Baltimore Mayor Stephanie Rawlings-Blakefired veteran Police Commissioner Anthony Batts, who had led the department for the past three years. In recent weeks, he had been highly criticized for the leadership during the riots that broke out in the wake of 25-year-old Freddie Gray's death in April.

"We need a change. This was not an easy decision, but it is one that is in the best interest of the people of Baltimore. The people of Baltimore deserve better," Rawlings-Blake said Wednesday at a press conference.

The Baltimore Police Department didn't immediately respond to Newsweek's request for comment. Batts had been confirmed to a full six-year term last September, The Baltimore Sun reported.

Rawlings-Blake credited Batts with helping to modernize the police force, putting more officers on the streets during peak periods of crime and bringing transparency and accountability to policing.

"But as we have seen in recent weeks," she added, "too many continue to die on our streets." Three people were shot to death on Tuesday night, and another person died early Wednesday, ahead of the mayor's announcement. Also on Wednesday, the Fraternal Order of Police issued a critical report of police leadership during the recent rioting following Gray's death, the Sun reported.

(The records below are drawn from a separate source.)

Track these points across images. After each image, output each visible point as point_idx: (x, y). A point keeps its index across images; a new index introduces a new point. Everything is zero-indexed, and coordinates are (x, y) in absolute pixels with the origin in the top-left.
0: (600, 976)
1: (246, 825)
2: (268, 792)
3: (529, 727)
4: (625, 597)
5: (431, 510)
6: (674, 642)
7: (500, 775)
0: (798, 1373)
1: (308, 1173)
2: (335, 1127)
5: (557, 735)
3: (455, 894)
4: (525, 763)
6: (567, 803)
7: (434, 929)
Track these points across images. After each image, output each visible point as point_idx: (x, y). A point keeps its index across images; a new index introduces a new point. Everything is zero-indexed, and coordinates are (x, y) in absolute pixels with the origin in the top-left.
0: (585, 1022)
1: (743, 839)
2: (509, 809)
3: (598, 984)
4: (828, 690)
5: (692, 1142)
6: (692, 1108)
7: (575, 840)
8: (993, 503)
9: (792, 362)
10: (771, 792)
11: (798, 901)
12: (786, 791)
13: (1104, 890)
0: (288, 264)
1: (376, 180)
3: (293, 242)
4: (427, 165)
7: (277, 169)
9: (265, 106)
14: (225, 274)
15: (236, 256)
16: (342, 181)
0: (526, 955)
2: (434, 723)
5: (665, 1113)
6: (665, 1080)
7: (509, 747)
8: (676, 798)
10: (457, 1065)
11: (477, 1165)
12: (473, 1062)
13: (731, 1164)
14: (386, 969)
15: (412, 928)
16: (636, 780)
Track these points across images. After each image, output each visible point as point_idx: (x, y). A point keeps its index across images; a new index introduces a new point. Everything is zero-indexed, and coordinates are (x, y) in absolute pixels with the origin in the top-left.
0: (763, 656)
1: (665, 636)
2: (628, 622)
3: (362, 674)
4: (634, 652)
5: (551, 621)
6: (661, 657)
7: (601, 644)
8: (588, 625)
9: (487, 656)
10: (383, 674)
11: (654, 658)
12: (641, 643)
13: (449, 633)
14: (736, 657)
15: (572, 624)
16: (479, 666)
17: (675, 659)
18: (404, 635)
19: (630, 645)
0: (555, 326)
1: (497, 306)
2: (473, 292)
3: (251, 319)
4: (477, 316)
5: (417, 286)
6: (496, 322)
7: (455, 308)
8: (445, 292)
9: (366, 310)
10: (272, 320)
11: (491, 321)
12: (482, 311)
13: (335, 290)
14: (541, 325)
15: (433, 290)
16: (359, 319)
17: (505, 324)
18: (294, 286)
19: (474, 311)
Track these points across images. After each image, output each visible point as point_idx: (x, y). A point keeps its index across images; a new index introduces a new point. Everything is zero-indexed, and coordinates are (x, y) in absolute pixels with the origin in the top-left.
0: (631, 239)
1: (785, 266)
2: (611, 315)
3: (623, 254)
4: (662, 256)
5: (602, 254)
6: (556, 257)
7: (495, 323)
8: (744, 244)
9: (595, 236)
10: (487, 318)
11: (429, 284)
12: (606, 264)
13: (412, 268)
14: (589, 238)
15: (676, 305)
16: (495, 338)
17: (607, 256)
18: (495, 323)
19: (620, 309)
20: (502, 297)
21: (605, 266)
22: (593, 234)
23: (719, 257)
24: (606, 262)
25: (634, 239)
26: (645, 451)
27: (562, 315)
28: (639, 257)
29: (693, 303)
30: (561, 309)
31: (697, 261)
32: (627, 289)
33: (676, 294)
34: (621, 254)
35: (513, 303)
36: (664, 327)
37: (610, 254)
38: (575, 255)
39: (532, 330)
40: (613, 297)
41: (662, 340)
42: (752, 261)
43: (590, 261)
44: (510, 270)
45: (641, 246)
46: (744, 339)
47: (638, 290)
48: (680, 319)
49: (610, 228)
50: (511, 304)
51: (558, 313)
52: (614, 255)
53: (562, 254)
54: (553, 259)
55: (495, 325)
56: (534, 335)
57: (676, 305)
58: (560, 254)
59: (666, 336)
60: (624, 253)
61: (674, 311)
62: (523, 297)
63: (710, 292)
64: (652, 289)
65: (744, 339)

Rawlings-Blake didn't mention Gray in her announcement. The man was arrested on April 12 and died seven days later from a spinal injury he sustained while in police custody. The circumstances surrounding his death remain unclear, but cell phone video captured by witnesses shows officers pinning Gray to the ground at the scene of his arrest. His death set off days of unrest in the community and around the country.

An autopsy later revealed that Gray was subjected to a "high-energy injury" when the police van suddenly decelerated. His death was ruled a homicide.

A month after the man's death, Baltimore City State Attorney Marilyn Mosby indicted six Baltimore police officers allegedly involved in the incident. At the request of Rawlings-Blake and other officials, the U.S. Department of Justice decided to review the practices and procedures of Baltimore's police force. The investigation became the latest in a string of recent reviews into law enforcement agencies around the country.

Deputy Commissioner Kevin Davis immediately replaced Batts and is now serving as interim commissioner.